If you already had auditd up and running, lets rotate the logs

This will make it much easier to diagnose any missing policy items:
service auditd stop mv /var/log/audit/audit.log /var/log/audit/oldaudit.log service auditd start
Now go about your business, deploy machines, destroy machines, do weird and wacky things, we are essentially looking for new entries in audit.log to see what we have missed. If your audit log shows up with items in your audit log, please upload them to this bug: CLOUDSTACK-337

You have questions??

Do they match these below? If not ask on the list.

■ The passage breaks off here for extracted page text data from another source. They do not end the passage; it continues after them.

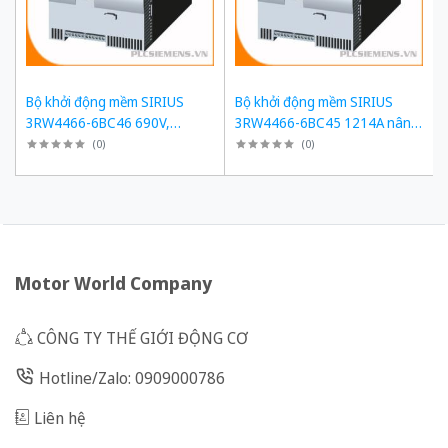
Bộ khởi động mềm SIRIUS
Bộ khởi động mềm SIRIUS
3RW4466-6BC46 690V,
3RW4466-6BC45 1214A nâng
1214A, 1200kW
cấp 3RW5558-6HA16
(
0
)
(
0
)
Motor World Company
CÔNG TY THẾ GIỚI ĐỘNG CƠ
Hotline/Zalo: 0909000786
Liên hệ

Wait, are you testing this yourself?

Of course I am - I've long since (by which I mean I applied it while writing this) applied this to all of my KVM nodes, however, I have only a small percentage of potential configuration options. Specifically, I am running CloudStack 4.0.1, with KVM on EL6.3, with NFS and local storage and VLANs for isolation.

Wait - are you making my KVM hypervisor less secure?

Probably not. I mean to begin with you are currently running with SELinux in permissive mode. This is an effort to allow us to turn on SELinux, use sVirt, and have a more secure hypervisor. Still not assuaged? Want to see the source? It's here.